It’s instructive that many articles lauding Set It Up as the second coming of the rom-com don’t contest its aggressive mediocrity. In fact, most reviews spin that mediocrity as a net positive: Set It Up is unoriginal, Vox’s Alissa Wilkinson writes — but that’s a feature of the genre, not a bug. The Atlantic’s David Sims concedes that the film’s production values, heavy use of montages, and insufferable soundtrack leave something to be desired, but who cares, because the leads’ “will-they-won’t-they tension is enough for the movie to power through the silliest moments.” (Is it, though, when it’s clear as the glass on a midtown skyscraper that they “will”?) The Hollywood Reporter called the film “mostly predictable in the best sense.” Our reviewer enjoyed it, and over at IndieWire, Kate Erbland described Set It Up as “cinematic comfort food.” But what’s comforting about food that tastes like nothing at all?
Set It Up wears its genre trappings proudly. Zoey Deutch stars as Harper, the beleaguered assistant to media mogul Kirsten (Lucy Liu). Like Kate Hudson in How to Lose a Guy in 10 Days, or Jennifer Garner in 13 Going on 30, Harper yearns to do important, substantial work, yet is thwarted by the realities of her job, which include fetching dinner for Kirsten and pacing around the office wearing her boss’s Fitbit so her trainer won’t get angry. Within minutes of the film’s start, she meets Charlie (Glen Powell), an assistant himself to investor Rick (Taye Diggs), who works in the same building and is also tolerating his crappy gig in the hopes of moving up the corporate ladder. Together, they scheme to set up their single bosses so they can finagle some much-needed downtime.
In the first sentence of her largely positive review of the film, Amy Nicholson astutely describes the relationship between rom-com fans and the movie industry as an abusive one. That’s exactly what I felt watching this movie after reading all the glowing reviews — that the industry is an abusive partner, starving that significant portion of the public that craves comedies about the pursuit and maintenance of the romantic relationships that shape most people’s lives. Then, when this half-assed compilation of cosmetically enhanced, mind-numbing stereotypes appears on our screens, we lap it up like a beloved childhood treat we’ve yearned for for years. Set It Up may be an oasis in the desert, but that doesn’t mean the water tastes good.
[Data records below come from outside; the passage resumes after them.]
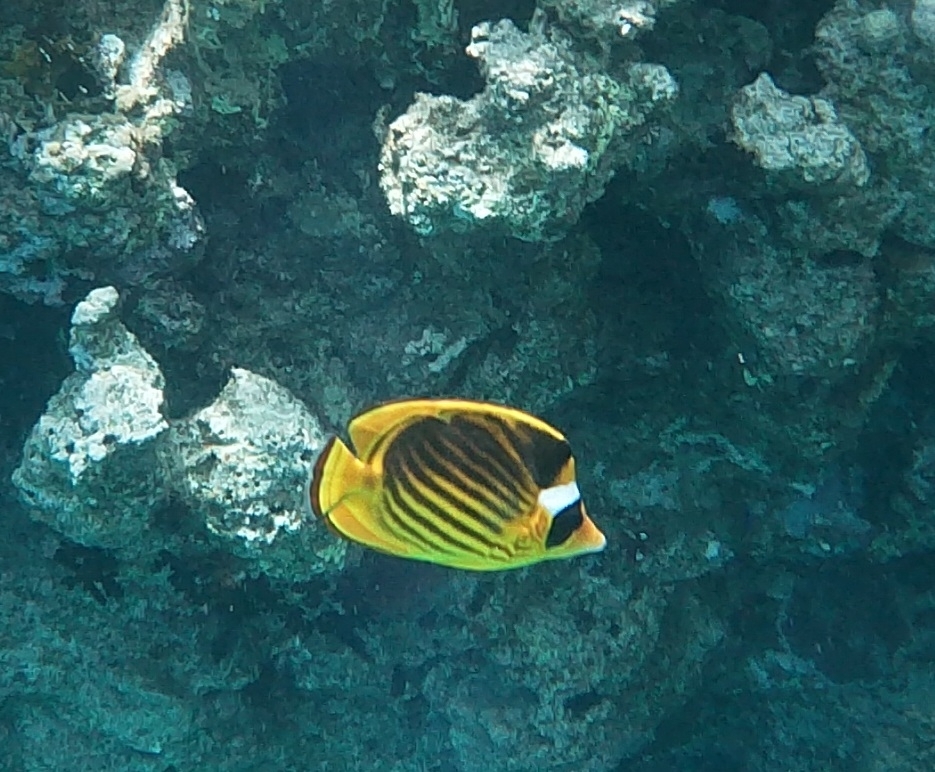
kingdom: Animalia
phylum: Chordata
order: Perciformes
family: Chaetodontidae
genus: Chaetodon
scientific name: Chaetodon fasciatus
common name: Diagonal butterflyfish
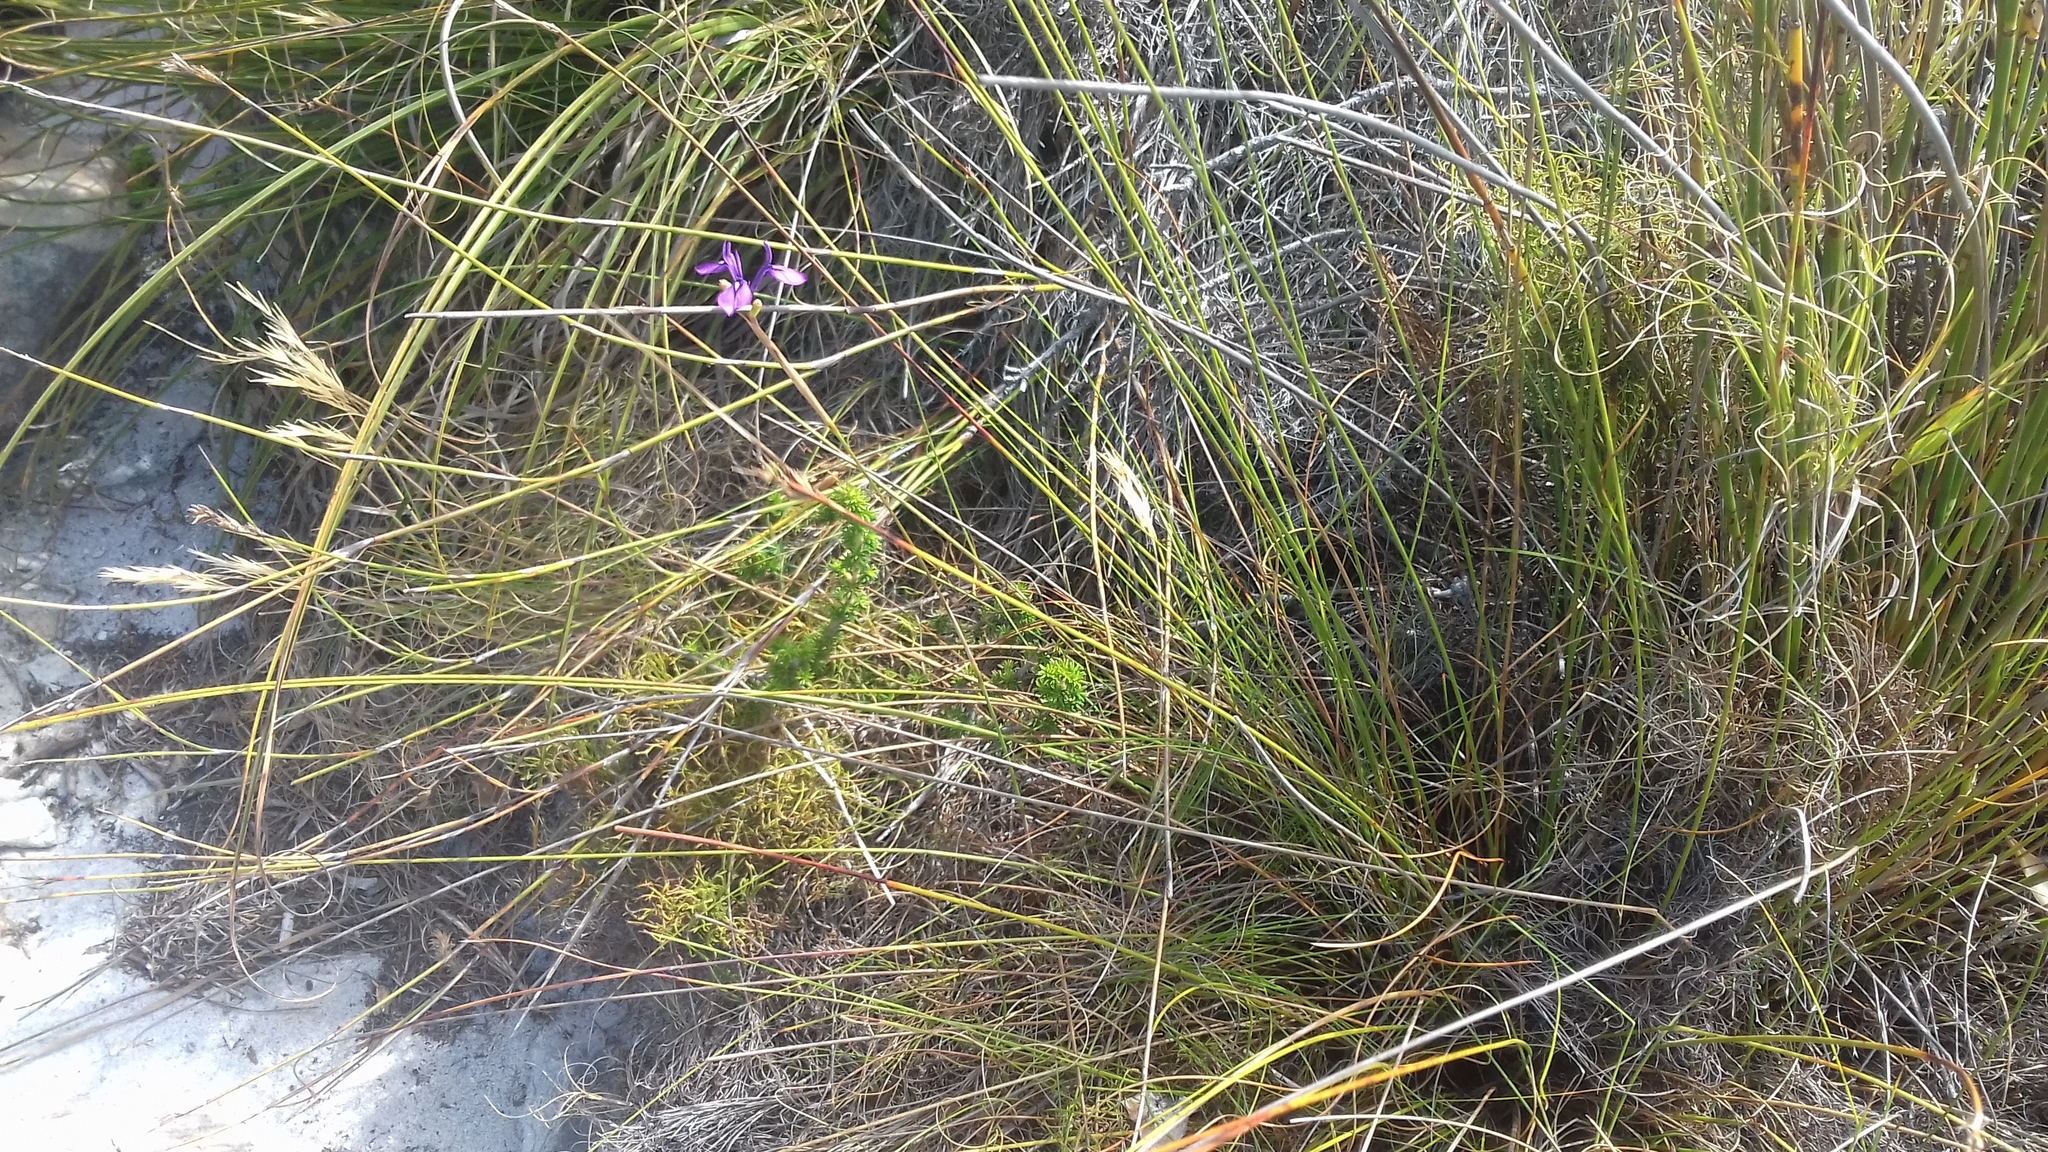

There’s a jangly soundtrack of bopping Motown hits; huge, sun-dappled New York City office towers; that thing where we’re asked to believe that a beautiful, smart, put-together young woman hasn’t had a date in years. At the film’s start, Harper is working late yet again, half her collar tucked adorably into her sweater, hair endearingly gathered in a messy bun. Charlie comes off rather more smarmy — he wears suits and dates a supermodel — but, deep down, he’s, like, a really good dude.
Much of the fanfare that’s been made about Set It Up has to do with its contemporary updates to long-lasting formulas. A pizza eaten straight from the box on the floor of an apartment shared with a roommate caps off a romantic evening; Harper doesn’t have to sacrifice her career ambitions to get the guy; neither Rick nor Kirsten is white. The film is unflinching in its critique of income inequality, the entitlement of the wealthy, and gig-economy demoralization. But wokeness alone isn’t enough to freshen up a stale concoction. And while Deutch is a natural, endlessly watchable performer, and Powell provides an appealing enough contrast to her doe-eyed charm, the two are almost completely lacking in chemistry.
Still, it’s no wonder critics are slobbering all over it: Set It Up is a movie about movies. Or rather, it’s a movie about the kinds of movies viewers wish it actually was. Harper and Charlie debate whether their plan is more Cyrano or The Parent Trap; the film flits along at the screwball pace of early-2000s Hollywood rom-coms, but with more dick jokes, because this is a Netflix joint. You could get positively smashed turning the movie’s frequent well-trod conceits into a drinking game — like the moment when a fast song turns into a slow one, forcing our reluctant lovebirds to get closer.
Set It Up is created by and for people who love reprising such hoary moments; reviewers tend to be forgiving of programmatic entertainment that engages with its own clichés. Because we’re starving for a genre that has no global franchise potential — no need for CGI or a green screen for Dwayne “the Rock” Johnson to rage against — critics predisposed to the genre review Set It Up like it’s a fine dish. Really, though, the movie is cinematic Soylent: flavorless, joyless, and devoid of any surprises. It’s a testament to the film industry’s years of neglect that we leave feeling full.